→ **Your assignment**: Copy the lines from the one containing "uljni losion pruža" through the one containing "naranče, istovremeno pružajući", switching "losion" to "balzam" and changing nothing else.

→ **Information supplied**:
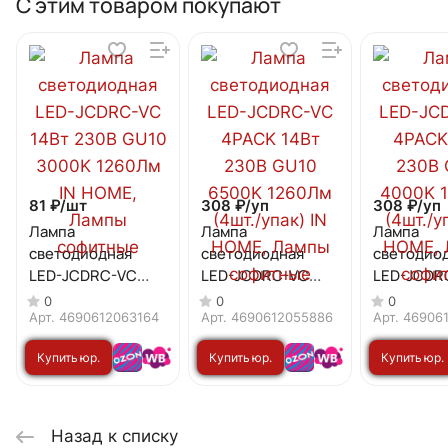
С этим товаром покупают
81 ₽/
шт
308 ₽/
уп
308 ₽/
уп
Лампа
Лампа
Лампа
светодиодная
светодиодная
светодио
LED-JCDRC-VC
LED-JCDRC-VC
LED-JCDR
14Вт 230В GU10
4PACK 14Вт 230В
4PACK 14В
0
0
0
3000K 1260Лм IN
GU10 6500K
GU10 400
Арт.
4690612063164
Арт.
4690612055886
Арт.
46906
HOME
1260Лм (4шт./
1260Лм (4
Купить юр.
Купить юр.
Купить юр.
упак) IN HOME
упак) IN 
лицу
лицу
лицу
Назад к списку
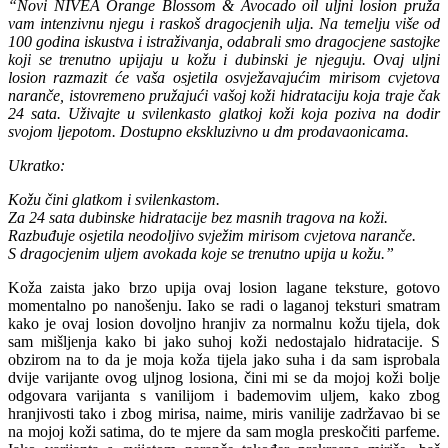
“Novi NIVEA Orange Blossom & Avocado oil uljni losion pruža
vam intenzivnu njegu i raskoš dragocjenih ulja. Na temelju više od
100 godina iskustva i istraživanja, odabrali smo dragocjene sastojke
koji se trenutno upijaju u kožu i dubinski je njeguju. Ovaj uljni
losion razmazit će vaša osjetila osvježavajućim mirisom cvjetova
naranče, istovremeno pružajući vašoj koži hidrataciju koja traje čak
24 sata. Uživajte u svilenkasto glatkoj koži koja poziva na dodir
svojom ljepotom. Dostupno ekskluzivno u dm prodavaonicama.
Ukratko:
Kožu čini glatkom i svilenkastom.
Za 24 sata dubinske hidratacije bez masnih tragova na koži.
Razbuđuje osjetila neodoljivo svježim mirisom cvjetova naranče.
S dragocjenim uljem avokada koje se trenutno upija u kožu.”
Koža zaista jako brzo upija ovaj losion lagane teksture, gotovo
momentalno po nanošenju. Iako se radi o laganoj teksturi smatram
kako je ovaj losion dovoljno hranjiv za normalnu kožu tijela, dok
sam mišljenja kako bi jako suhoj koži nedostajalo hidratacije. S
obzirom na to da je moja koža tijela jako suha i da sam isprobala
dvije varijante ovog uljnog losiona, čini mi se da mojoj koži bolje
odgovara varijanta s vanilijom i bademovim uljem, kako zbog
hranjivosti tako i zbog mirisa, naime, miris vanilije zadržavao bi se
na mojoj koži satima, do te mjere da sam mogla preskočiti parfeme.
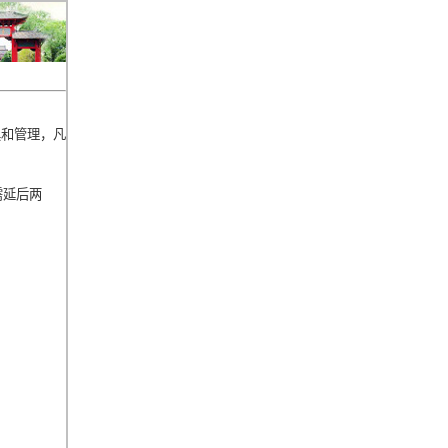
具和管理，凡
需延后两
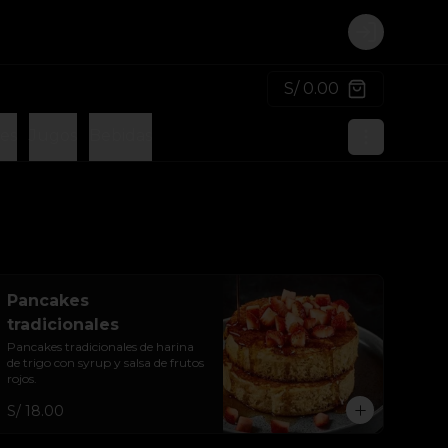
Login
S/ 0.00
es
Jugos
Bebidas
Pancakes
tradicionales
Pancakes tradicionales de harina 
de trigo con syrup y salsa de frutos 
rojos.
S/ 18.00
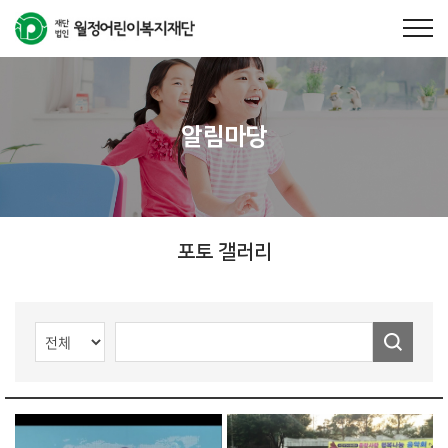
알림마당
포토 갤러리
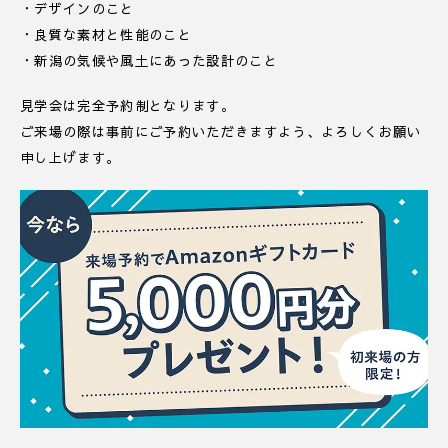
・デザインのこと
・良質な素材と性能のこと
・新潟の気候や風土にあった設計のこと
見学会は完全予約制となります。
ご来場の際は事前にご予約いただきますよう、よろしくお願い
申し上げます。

--

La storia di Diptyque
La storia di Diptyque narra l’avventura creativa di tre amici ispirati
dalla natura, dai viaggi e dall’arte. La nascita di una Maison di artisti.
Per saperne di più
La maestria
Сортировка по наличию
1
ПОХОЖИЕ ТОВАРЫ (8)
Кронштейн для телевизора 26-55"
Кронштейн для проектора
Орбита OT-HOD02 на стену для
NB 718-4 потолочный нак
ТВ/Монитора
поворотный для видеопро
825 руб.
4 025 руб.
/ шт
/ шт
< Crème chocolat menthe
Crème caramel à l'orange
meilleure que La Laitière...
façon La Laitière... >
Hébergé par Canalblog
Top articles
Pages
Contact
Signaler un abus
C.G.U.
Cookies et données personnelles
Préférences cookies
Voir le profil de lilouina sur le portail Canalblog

---

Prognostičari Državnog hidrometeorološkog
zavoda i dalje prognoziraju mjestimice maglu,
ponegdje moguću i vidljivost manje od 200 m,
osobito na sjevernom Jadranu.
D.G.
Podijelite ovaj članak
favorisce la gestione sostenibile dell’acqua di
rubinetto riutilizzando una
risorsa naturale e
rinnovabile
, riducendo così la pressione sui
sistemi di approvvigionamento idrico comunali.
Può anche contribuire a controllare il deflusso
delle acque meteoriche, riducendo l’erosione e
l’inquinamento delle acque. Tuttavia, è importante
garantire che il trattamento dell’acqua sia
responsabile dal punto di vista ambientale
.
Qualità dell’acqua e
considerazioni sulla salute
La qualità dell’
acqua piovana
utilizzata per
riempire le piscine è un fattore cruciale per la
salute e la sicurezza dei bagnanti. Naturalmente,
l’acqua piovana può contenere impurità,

→ **Answer to this problem**:
“Novi NIVEA Orange Blossom & Avocado oil uljni balzam pruža
vam intenzivnu njegu i raskoš dragocjenih ulja. Na temelju više od
100 godina iskustva i istraživanja, odabrali smo dragocjene sastojke
koji se trenutno upijaju u kožu i dubinski je njeguju. Ovaj uljni
balzam razmazit će vaša osjetila osvježavajućim mirisom cvjetova
naranče, istovremeno pružajući vašoj koži hidrataciju koja traje čak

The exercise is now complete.